Columnar Storage Formats: Parquet vs. ORC
Introduction
Traditional row-based file formats work well for OLTP databases but struggle with OLAP workloads due to the following limitations:
- Sequential Reading: To read the 8th column, you must first read all preceding columns. There’s no direct access to specific columns.
- Inefficient Compression: Since values are scattered across rows, it’s hard to apply compression techniques effectively, leading to larger file sizes.
A fully column-oriented format isn’t ideal either, as retrieving entire rows becomes inefficient. The Hadoop community addressed these issues with hybrid row-column formats, leading to the development of RCFile, which later evolved into more optimized formats like ORC and Parquet.
Hybrid Row-Column Formats: RCFile, ORC, and Parquet
RCFile partitions tables horizontally into row groups and stores columns within these groups. It uses lazy decompression to speed up reads by filtering data before fully decoding it.
ORC and Parquet improved upon RCFile with more advanced features. Both formats:
- Partition data into row groups.
- Store data column-by-column within each row group, enabling vectorized processing while minimizing the overhead of reconstructing rows.
Format Layout
The layouts of Parquet and ORC are similar, but they differ in how they map logical blocks to physical storage:
- Parquet: Row-group size is based on the number of rows. While it supports vectorized processing, it may require more memory.
- ORC: Uses a fixed stripe size (64 MB) for better memory control but can lead to fewer entries if columns have large attributes.
Encoding Techniques
Both formats utilize compression and encoding to optimize storage:
- Parquet: Uses Dictionary Encoding, RLE, and Bitpacking. It applies dictionary encoding to all data types by default and adds integer encoding on top. Parquet avoids Delta and Frame of Reference (FOR) encoding to preserve local patterns.
- ORC: Offers more aggressive encoding options, including RLE, Dictionary Encoding (only for strings), Bitpacking, Delta encoding (for monotonically changing values), and PFOR (for outliers).
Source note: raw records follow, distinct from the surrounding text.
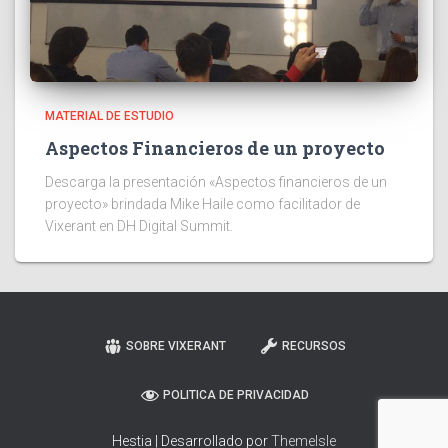
MATERIAL DE ESTUDIO
Aspectos Financieros de un proyecto
Descarga la presentación «Aspectos financieros de un
proyecto» brindada Mike Haile como facilitador de
Vixerant en DH Digital Summit.
SOBRE VIXERANT
RECURSOS
POLITICA DE PRIVACIDAD
Hestia | Desarrollado por
ThemeIsle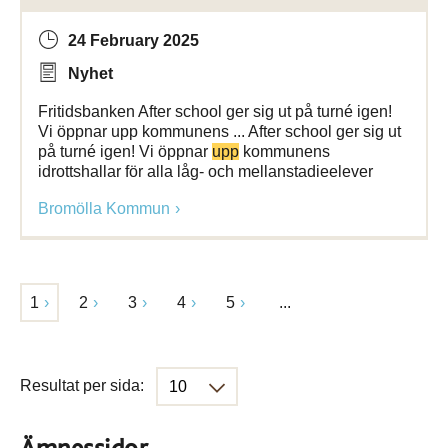
24 February 2025
Nyhet
Fritidsbanken After school ger sig ut på turné igen!
Vi öppnar upp kommunens ... After school ger sig ut
på turné igen! Vi öppnar
upp
kommunens
idrottshallar för alla låg- och mellanstadieelever
Bromölla Kommun
1
2
3
4
5
...
Resultat per sida: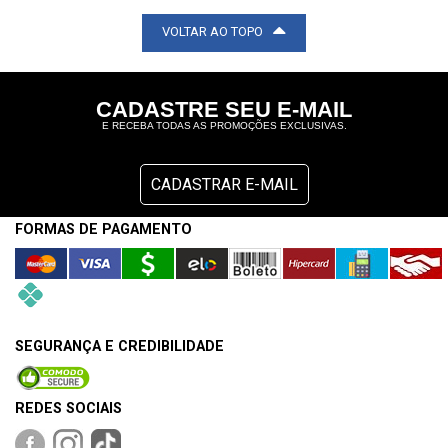
VOLTAR AO TOPO
CADASTRE SEU E-MAIL
E RECEBA TODAS AS PROMOÇÕES EXCLUSIVAS.
CADASTRAR E-MAIL
FORMAS DE PAGAMENTO
SEGURANÇA E CREDIBILIDADE
REDES SOCIAIS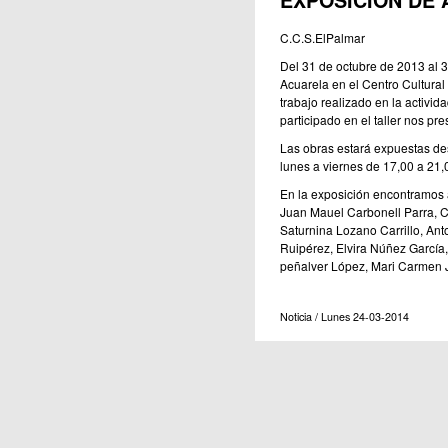
EXPOSICIÓN DE 
Publicaciones
C.C.S.ElPalmar
Del 31 de octubre de 2013 al 3
Acuarela en el Centro Cultural
trabajo realizado en la activi
participado en el taller nos pre
Las obras estará expuestas desd
lunes a viernes de 17,00 a 21,
En la exposición encontramos 
Juan Mauel Carbonell Parra, C
Saturnina Lozano Carrillo, An
Ruipérez, Elvira Núñez García
peñalver López, Mari Carmen 
Noticia / Lunes 24-03-2014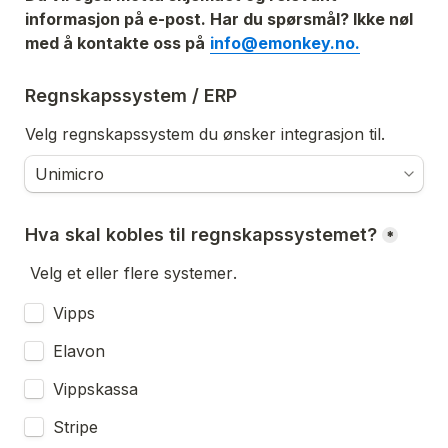
informasjon på e-post. Har du spørsmål? Ikke nøl 
med å kontakte oss på
info@emonkey.no.
Regnskapssystem / ERP
Velg regnskapssystem du ønsker integrasjon til. 
Hva skal kobles til regnskapssystemet?
*
Velg et eller flere systemer
. 
Vipps
Elavon
Vippskassa
Stripe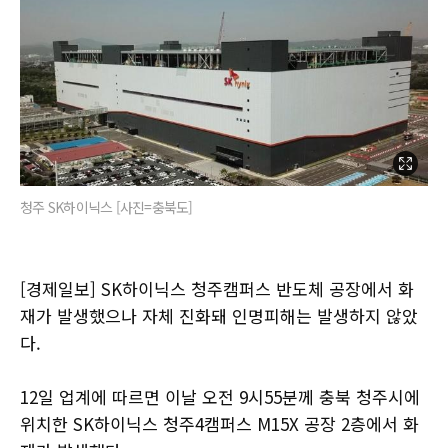
청주 SK하이닉스 [사진=충북도]
[경제일보] SK하이닉스 청주캠퍼스 반도체 공장에서 화
재가 발생했으나 자체 진화돼 인명피해는 발생하지 않았
다.
12일 업계에 따르면 이날 오전 9시55분께 충북 청주시에
위치한 SK하이닉스 청주4캠퍼스 M15X 공장 2층에서 화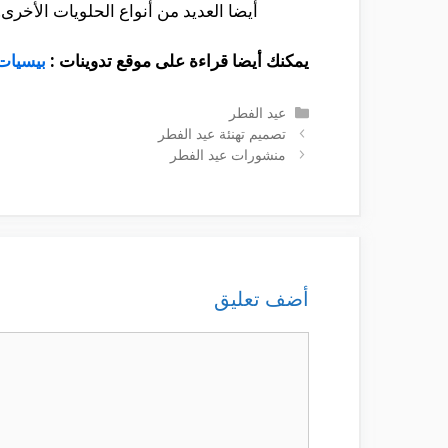
أيضا العديد من أنواع الحلويات الأخرى.
يمكنك أيضا قراءة على موقع تدوينات :
بيسيات
التصنيفات
عيد الفطر
تصميم تهنئة عيد الفطر
منشورات عيد الفطر
أضف تعليق
تعليق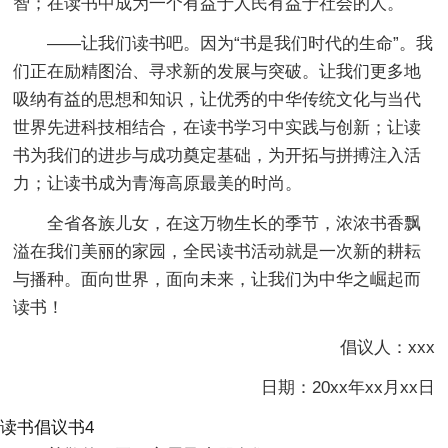
智；在读书中成为一个有益于人民有益于社会的人。
——让我们读书吧。因为“书是我们时代的生命”。我
们正在励精图治、寻求新的发展与突破。让我们更多地
吸纳有益的思想和知识，让优秀的中华传统文化与当代
世界先进科技相结合，在读书学习中实践与创新；让读
书为我们的进步与成功奠定基础，为开拓与拼搏注入活
力；让读书成为青海高原最美的时尚。
全省各族儿女，在这万物生长的季节，浓浓书香飘
溢在我们美丽的家园，全民读书活动就是一次新的耕耘
与播种。面向世界，面向未来，让我们为中华之崛起而
读书！
倡议人：xxx
日期：20xx年xx月xx日
读书倡议书4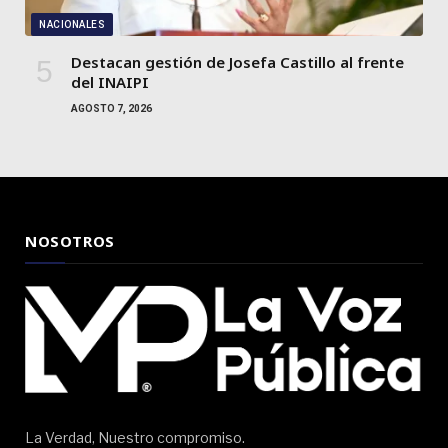
NACIONALES
Destacan gestión de Josefa Castillo al frente
del INAIPI
AGOSTO 7, 2026
NOSOTROS
La Verdad, Nuestro compromiso.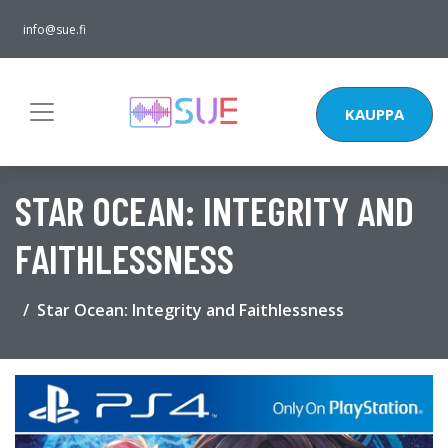
info@sue.fi
KAUPPA
STAR OCEAN: INTEGRITY AND
FAITHLESSNESS
Star Ocean: Integrity and Faithlessness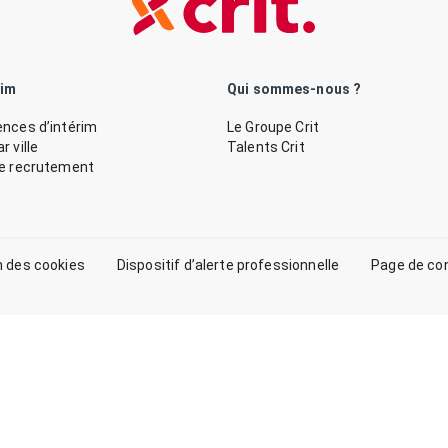
rim
Qui sommes-nous ?
nces d’intérim
Le Groupe Crit
 ville
Talents Crit
de recrutement
n des cookies
Dispositif d’alerte professionnelle
Page de co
It also uses rule-based algorithms for integer encoding and supports fallback mechanisms based on NDV ratios.
Compression
Both formats use block-level compression by default:
- Parquet: Allows customization of compression level and decompression speed.
- ORC: Provides configurations optimized either for file size or speed.
Type System
- Parquet: Supports primitive types like INT32 and FLOAT, and complex types built using them.
- ORC: Implements dedicated readers and writers for each type, leading to more efficient handling.
Nested Data Model
Both formats handle semi-structured data like JSON and Protocol Buffers:
- Parquet: Stores atomic fields separately, embedding non-atomic information (repetition and definition levels) within those fields.
- ORC: Encodes nested data using presence and length models, with additional boolean columns for optional fields and integer columns for repeated lengths.
While Parquet reads fewer columns, its larger file sizes stem from the duplication of non-atomic field information. ORC, on the other hand, uses dedicated columns for non-atomic fields, offering more efficient storage.